In September 1980, a typhoon south of Japan plagued the Pacific Ocean. Caught in the thick of it, the British freighter Derbyshire struggled to escape. Without even an SOS, she vanished with 44 lives aboard. After 14 years, marine experts using SONAR technology finally found her scattered on the bottom of the sea. Did the storm or a structural flaw in the ship's design kill the crew? Using underwater footage, animations of the sinking, and interviews with victims' relatives, we search for the truth. TV PG"

Andrew Craig-Bennett
08-06-2003, 04:51 AM
Well, just to bring the story up to date...

The Derbyshire sank so long ago (but well within my career) that she took with her an all British crew of 40 and four of their wives who were travelling aboard.

Today such a ship would be convenience flag, with a crew of perhaps 18 Southeast Asians.

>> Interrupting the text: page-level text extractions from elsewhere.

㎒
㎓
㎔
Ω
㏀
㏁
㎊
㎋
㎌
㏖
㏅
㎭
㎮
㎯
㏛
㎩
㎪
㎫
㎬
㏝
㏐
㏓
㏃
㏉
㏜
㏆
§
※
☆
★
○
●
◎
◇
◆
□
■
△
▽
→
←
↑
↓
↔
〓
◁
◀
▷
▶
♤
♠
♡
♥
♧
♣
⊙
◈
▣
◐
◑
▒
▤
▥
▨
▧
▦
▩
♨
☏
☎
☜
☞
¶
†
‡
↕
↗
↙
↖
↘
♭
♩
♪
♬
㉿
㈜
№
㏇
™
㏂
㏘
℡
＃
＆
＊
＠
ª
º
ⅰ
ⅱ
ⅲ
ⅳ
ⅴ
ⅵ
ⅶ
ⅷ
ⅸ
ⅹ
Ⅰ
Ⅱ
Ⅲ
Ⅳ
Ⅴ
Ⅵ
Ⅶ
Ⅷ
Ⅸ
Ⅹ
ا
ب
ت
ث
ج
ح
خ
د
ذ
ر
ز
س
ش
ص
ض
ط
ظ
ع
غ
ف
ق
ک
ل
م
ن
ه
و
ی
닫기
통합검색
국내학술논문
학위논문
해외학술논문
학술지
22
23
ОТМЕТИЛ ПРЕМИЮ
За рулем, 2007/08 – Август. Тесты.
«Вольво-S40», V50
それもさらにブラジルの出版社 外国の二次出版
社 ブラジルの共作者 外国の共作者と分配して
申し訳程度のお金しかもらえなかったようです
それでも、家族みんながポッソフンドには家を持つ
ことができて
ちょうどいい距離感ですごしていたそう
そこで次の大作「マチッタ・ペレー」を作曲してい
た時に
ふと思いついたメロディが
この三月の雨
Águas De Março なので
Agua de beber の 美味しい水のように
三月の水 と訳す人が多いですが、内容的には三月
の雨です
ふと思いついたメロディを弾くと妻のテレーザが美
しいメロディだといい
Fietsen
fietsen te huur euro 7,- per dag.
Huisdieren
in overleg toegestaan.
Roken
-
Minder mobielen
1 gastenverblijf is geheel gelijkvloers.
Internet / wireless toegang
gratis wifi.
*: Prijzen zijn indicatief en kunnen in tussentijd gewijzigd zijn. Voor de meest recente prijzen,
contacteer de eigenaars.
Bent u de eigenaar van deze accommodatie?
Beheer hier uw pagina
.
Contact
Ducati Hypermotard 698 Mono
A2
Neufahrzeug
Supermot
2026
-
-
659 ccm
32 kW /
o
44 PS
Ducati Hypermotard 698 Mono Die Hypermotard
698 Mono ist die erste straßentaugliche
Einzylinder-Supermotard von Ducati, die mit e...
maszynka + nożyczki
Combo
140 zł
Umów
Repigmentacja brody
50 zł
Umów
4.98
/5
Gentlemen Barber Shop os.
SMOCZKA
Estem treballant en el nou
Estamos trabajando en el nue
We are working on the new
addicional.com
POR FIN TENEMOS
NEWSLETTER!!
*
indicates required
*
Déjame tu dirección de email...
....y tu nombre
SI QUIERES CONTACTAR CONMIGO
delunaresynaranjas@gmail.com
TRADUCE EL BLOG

No-one has ever suggested that her owners, Bibby Line, were other than first class shipowners. Under British law, because the ship was not "unseaworthy" the dependents could not claim compensation.

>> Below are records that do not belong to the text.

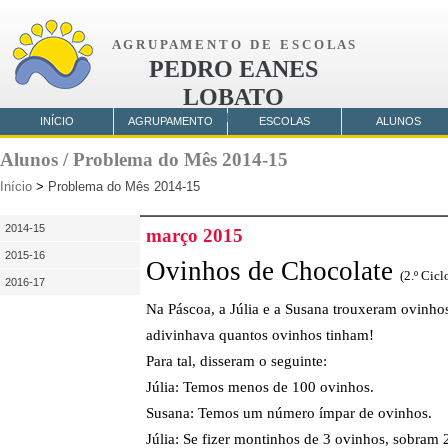
A G R U P A M E N T O D E E S C O L A S
PEDRO EANES
LOBATO
AMORA
INÍCIO
AGRUPAMENTO
ESCOLAS
ALUNOS
Alunos / Problema do Mês 2014-15
Início
>
Problema do Mês 2014-15
2014-15
março 2015
2015-16
Ovinhos de Chocolate
(2.º Cicl
2016-17
Na Páscoa, a Júlia e a Susana trouxeram ovinhos
adivinhava quantos ovinhos tinham!
Para tal, disseram o seguinte:
Júlia: Temos menos de 100 ovinhos.
Susana: Temos um número ímpar de ovinhos.
Júlia: Se fizer montinhos de 3 ovinhos, sobram 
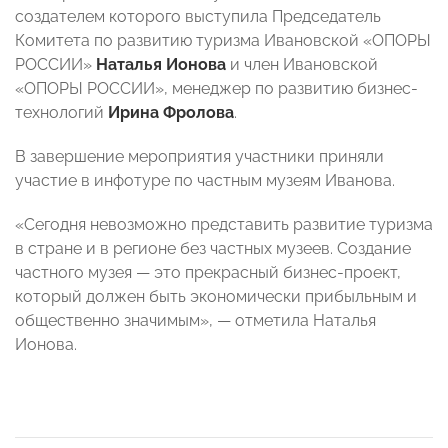
создателем которого выступила Председатель
Комитета по развитию туризма Ивановской «ОПОРЫ
РОССИИ»
Наталья Ионова
и член Ивановской
«ОПОРЫ РОССИИ», менеджер по развитию бизнес-
технологий
Ирина Фролова
.
В завершение мероприятия участники приняли
участие в инфотуре по частным музеям Иванова.
«Сегодня невозможно представить развитие туризма
в стране и в регионе без частных музеев. Создание
частного музея — это прекрасный бизнес-проект,
который должен быть экономически прибыльным и
общественно значимым», — отметила Наталья
Ионова.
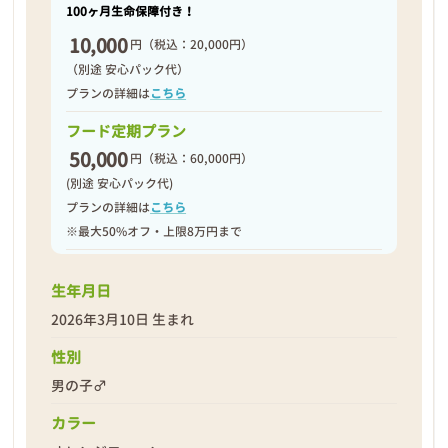
100ヶ月生命保障付き！
10,000
円
（税込：20,000円）
（別途 安心パック代）
プランの詳細は
こちら
フード定期プラン
50,000
円
（税込：60,000円）
(別途 安心パック代)
プランの詳細は
こちら
※最大50%オフ・上限8万円まで
生年月日
2026年3月10日 生まれ
性別
男の子♂
カラー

There was an hypothesis that the shipyard was at fault because of a welding discontinuity at one bulkhead.

The search of the wreckage, funded by the International Trasnport Federation, an interpational federation of trades unions concerned with dock labor and seafaring, disproved this; the ship was intact at that point but the bow had broken off; it is now thought that she sank by the head, possibly the mechanism was that a booby hatch on the forecastle head was forced open by the sea, flooding that space, which reduced her freeboard and allowed her hatch covers to be stove in by the seas. The cargo was iron ore.

The enquiry did trigger a wholesale review of bulk carrier design by the class societies and the IMO.